In a marketing move now deemed likely to mislead the consumer, Amazon diverted consumer searches for ‘Lush’ products to those unconnected with the beauty brand.
The court ruled in favour of the beauty brand’s claim that this violated Lush’s intellectual property.
High Court judge John Baldwin QC said: “I do not think Amazon can escape from the conclusion that it has used the Lush sign in the course of trade.”
What’s the impact?
The ruling noted that Lush has “an image which it says it wishes to preserve and it has taken the decision not to allow its goods to be sold on Amazon because of the damage that it perceives there would be to that reputation.”
Simon Chapman, partner in the legal firm who represented Lush, suggested the ruling has implications for retail of the wider beauty industry.

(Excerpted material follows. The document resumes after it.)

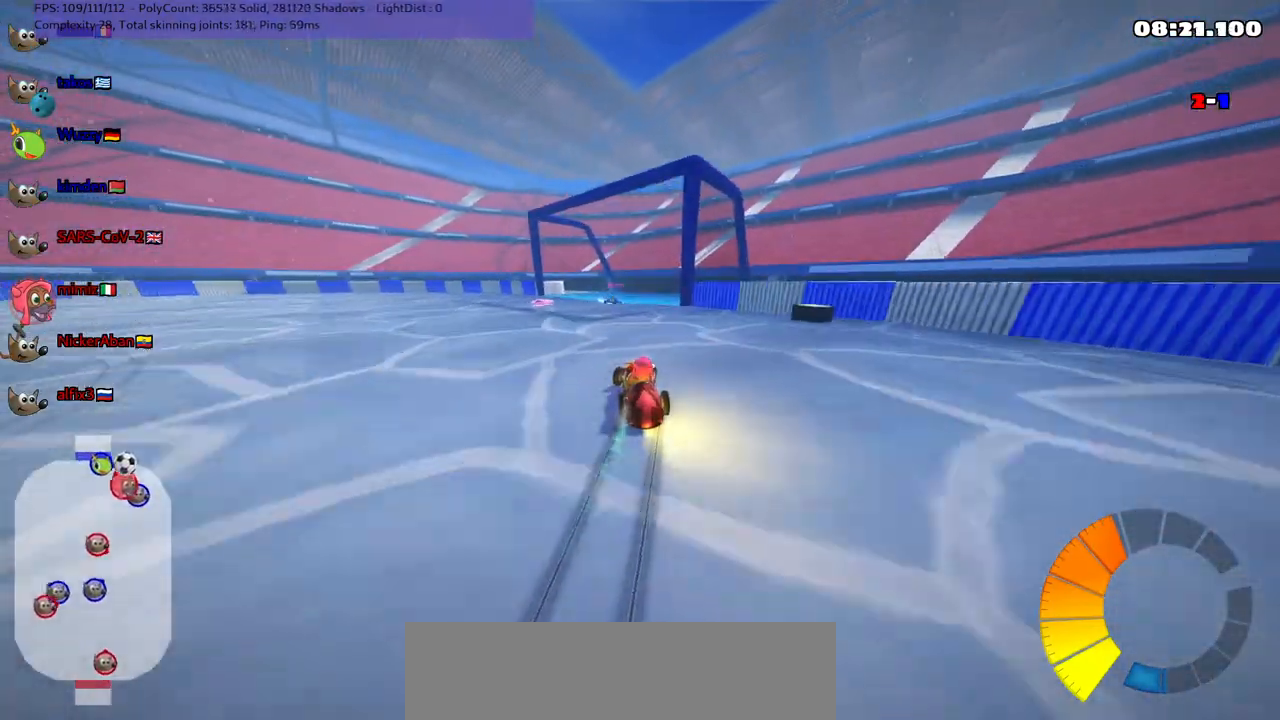
{"keys": ["left", "up"], "events": [[83, "m", "up"], [83, "n", "down"], [83, "right", "up"], [217, "n", "up"], [217, "right", "down"], [367, "left", "down"], [367, "right", "up"]]}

“There is no doubt that many online retailers will need to reconsider their approach with regards the promotion of and marketing activity in support of alternative products.”
Baldwin stated that Amazon rode “roughshod over intellectual property rights”. In his judgement, he took into account that consumer engagement with brand identity is a particularly key motivator of sales in the beauty industry.
Brand over brawn
The ruling notes that Amazon had wrongly “treated trademarks such as Lush as no more than a generic indication of a class of goods in which the consumer might have an interest”.
Lush emphasised the importance of its brand identity in a statement responding to the ruling.
“We have built worldwide recognition in our trade marks and patented products so that our customers know when they are buying Lush products,” the brand said.
“We work hard to maintain our ethical integrity in all aspects of our business. Lush is our house mark and our business is dependent upon it. We will always protect our name.”